Is it cruel? "Beating up an old lady is cruel. This is animals against animals. The day we stop having a hunting instinct, we might as well curl up and die."



Lockley's wife, Sian, has caught hundreds of pigs with him. She is one of a growing number of New Zealand women who are emulating Carol Maru, a pioneer hunter famous for chasing pigs barefoot with a baby on her back. That was 30 years ago; Maru, now 55, is still hunting, and so is her daughter. Maru says: "It's still a very male sport. The men don't like the intrusion into their territory."





Hunting - first practised as a means of survival, when European settlers were turning bush into pasture - is part of the national psyche. The common man jealously guards his right to hunt, and newsagents carry a vast array of magazines with titles such as Guns & Game and Rod & Rifle.

"It's a vicious place," says a friend who has moved to New Zealand. "They'll catch and kill anything."

"Once a pig hunter, always a pig hunter," says Jeffares, smoking contemplatively as he leans on a table in the Te Kuiti Pig Hunting Club. The walls of the draughty hall are lined with trophy heads and jawbones.

Jeffares, who founded the club, was headmaster of the local school for 30 years. He taught art, made pottery and worked with disabled children. He writes poetry, some of which appears in his magazine. One recent poem ends thus: "He grabs a leg/He tips the boar/The knife goes in/It breathes no more."

The Department of Conservation regards hunters as allies in its war to save the country's natural heritage.

DoC says that the fight to conserve kiwi and other native birds justifies extreme means. New Zealand uses 90 per cent of the world's 1080, a poison widely banned in the United States, dumping it from the air on possum-infested areas. Deer are killed from helicopters, goats are shot from speedboats on rivers.

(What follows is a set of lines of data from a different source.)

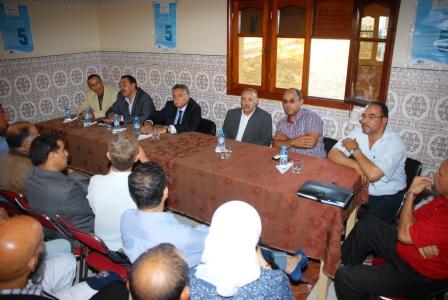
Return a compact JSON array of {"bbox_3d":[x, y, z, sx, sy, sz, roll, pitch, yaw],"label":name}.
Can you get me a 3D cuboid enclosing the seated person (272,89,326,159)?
[{"bbox_3d":[0.489,0.170,2.881,0.540,1.250,0.800,13,23,31],"label":"seated person"}]

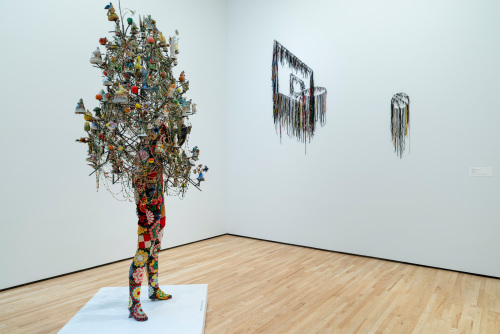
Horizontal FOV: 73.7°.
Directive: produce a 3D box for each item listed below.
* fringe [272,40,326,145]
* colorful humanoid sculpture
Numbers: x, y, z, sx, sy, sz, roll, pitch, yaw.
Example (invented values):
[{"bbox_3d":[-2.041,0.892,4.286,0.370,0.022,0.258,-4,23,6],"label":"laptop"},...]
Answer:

In New Zealand, conservation means annihilating some animals to protect others. Nowadays, even species endangered in their home countries - such as the Australian wallaby and the Chamois-like Himalayan Thar - are treated as pests.

"People in the northern hemisphere go all dewy-eyed and say, 'How can you kill all those wonderful creatures?"' says Herb Christophers, a DoC issues manager. "Well, they may be wonderful, but they're out of context and we're having to live with the repercussions."

In this climate, anti-bloodsports groups struggle to make their voices heard. Protesters who pursued duck shooters down the Waikato River a few years ago fled after the sportsmen turned their guns on them.

Hans Kriek, animal welfare manager of the SPCA in Wellington, condemns culling methods and says that hunting pigs with dogs is especially cruel.

The SPCA claims that young people are turning away from pig-hunting, but the example of the Gill family suggests otherwise.

In their living room, Teira sits transfixed by two pig-hunting videos made by John Lockley. For those unaccustomed to such a diet, the videos turn the stomach, with close-ups of dogs tearing at their bleeding prey and a soundtrack of squeals of terror. On the other side of the room, Teira's 6-week-old brother, Weston, is sleeping, blissfully oblivious to the pleasures that await him.